[[ Information provided, beginning ]]

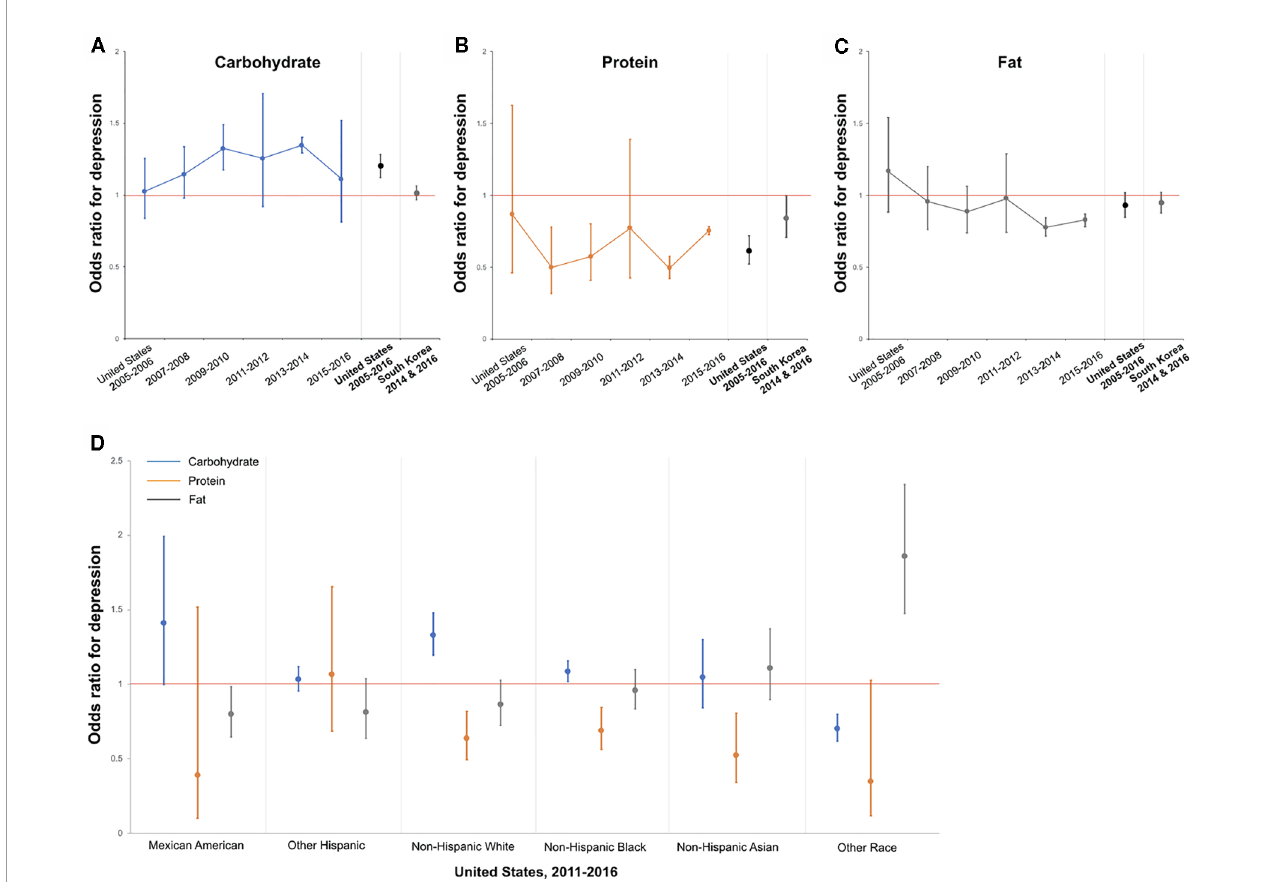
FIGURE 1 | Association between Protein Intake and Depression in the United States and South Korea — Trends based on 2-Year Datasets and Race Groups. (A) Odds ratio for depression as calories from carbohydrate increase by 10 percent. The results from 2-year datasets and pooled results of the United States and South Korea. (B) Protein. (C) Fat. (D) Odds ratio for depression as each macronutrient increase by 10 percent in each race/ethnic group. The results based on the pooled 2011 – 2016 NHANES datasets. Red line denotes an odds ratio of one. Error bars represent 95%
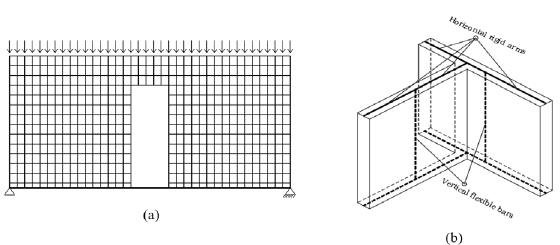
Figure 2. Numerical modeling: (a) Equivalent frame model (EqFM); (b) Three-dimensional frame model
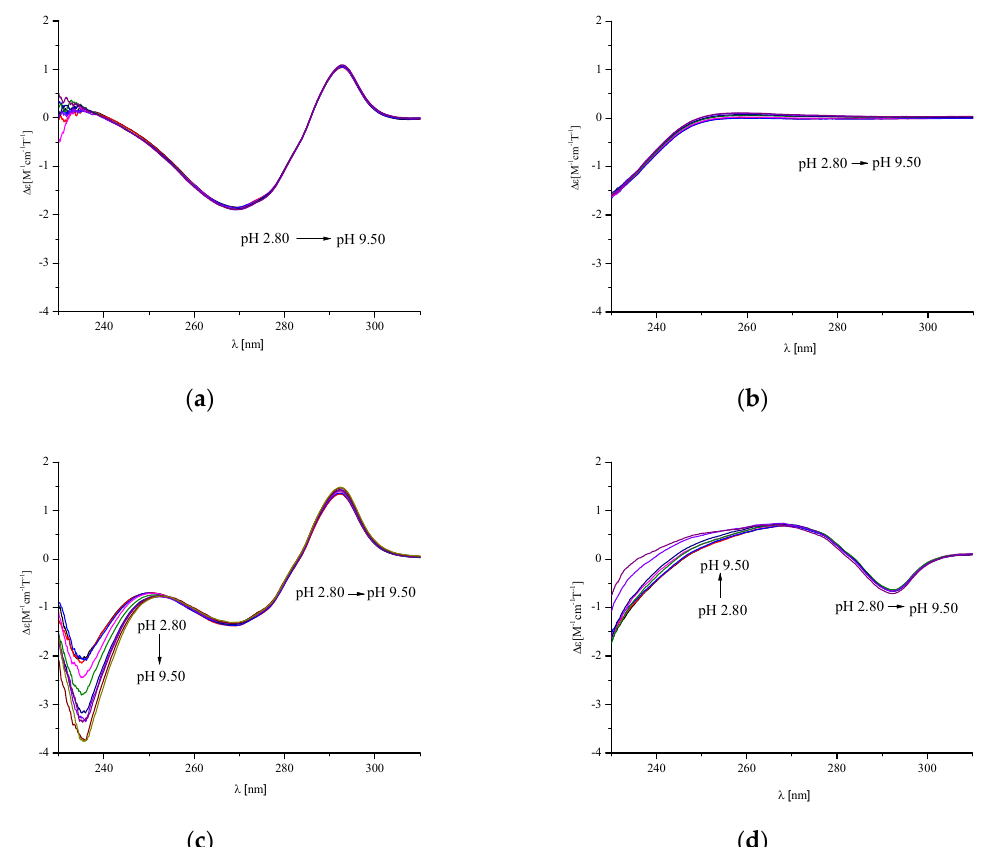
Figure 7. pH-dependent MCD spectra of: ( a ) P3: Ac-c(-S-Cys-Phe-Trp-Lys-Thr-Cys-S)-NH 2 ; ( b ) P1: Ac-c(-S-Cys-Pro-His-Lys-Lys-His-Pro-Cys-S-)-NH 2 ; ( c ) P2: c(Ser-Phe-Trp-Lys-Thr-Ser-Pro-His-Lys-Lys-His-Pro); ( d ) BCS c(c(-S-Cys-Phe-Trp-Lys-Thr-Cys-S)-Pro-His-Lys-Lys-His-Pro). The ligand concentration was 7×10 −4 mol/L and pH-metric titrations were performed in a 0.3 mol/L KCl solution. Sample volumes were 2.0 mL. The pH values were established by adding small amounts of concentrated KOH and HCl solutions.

[[ Information provided, end ]]

:: Work task ::
Print out the material word for word, omitting the pictures.

:: Your solution ::
FIGURE 1 | Association between Protein Intake and Depression in the United States and South Korea — Trends based on 2-Year Datasets and Race Groups. (A) Odds ratio for depression as calories from carbohydrate increase by 10 percent. The results from 2-year datasets and pooled results of the United States and South Korea. (B) Protein. (C) Fat. (D) Odds ratio for depression as each macronutrient increase by 10 percent in each race/ethnic group. The results based on the pooled 2011 – 2016 NHANES datasets. Red line denotes an odds ratio of one. Error bars represent 95%
Figure 2. Numerical modeling: (a) Equivalent frame model (EqFM); (b) Three-dimensional frame model
Figure 7. pH-dependent MCD spectra of: ( a ) P3: Ac-c(-S-Cys-Phe-Trp-Lys-Thr-Cys-S)-NH 2 ; ( b ) P1: Ac-c(-S-Cys-Pro-His-Lys-Lys-His-Pro-Cys-S-)-NH 2 ; ( c ) P2: c(Ser-Phe-Trp-Lys-Thr-Ser-Pro-His-Lys-Lys-His-Pro); ( d ) BCS c(c(-S-Cys-Phe-Trp-Lys-Thr-Cys-S)-Pro-His-Lys-Lys-His-Pro). The ligand concentration was 7×10 −4 mol/L and pH-metric titrations were performed in a 0.3 mol/L KCl solution. Sample volumes were 2.0 mL. The pH values were established by adding small amounts of concentrated KOH and HCl solutions.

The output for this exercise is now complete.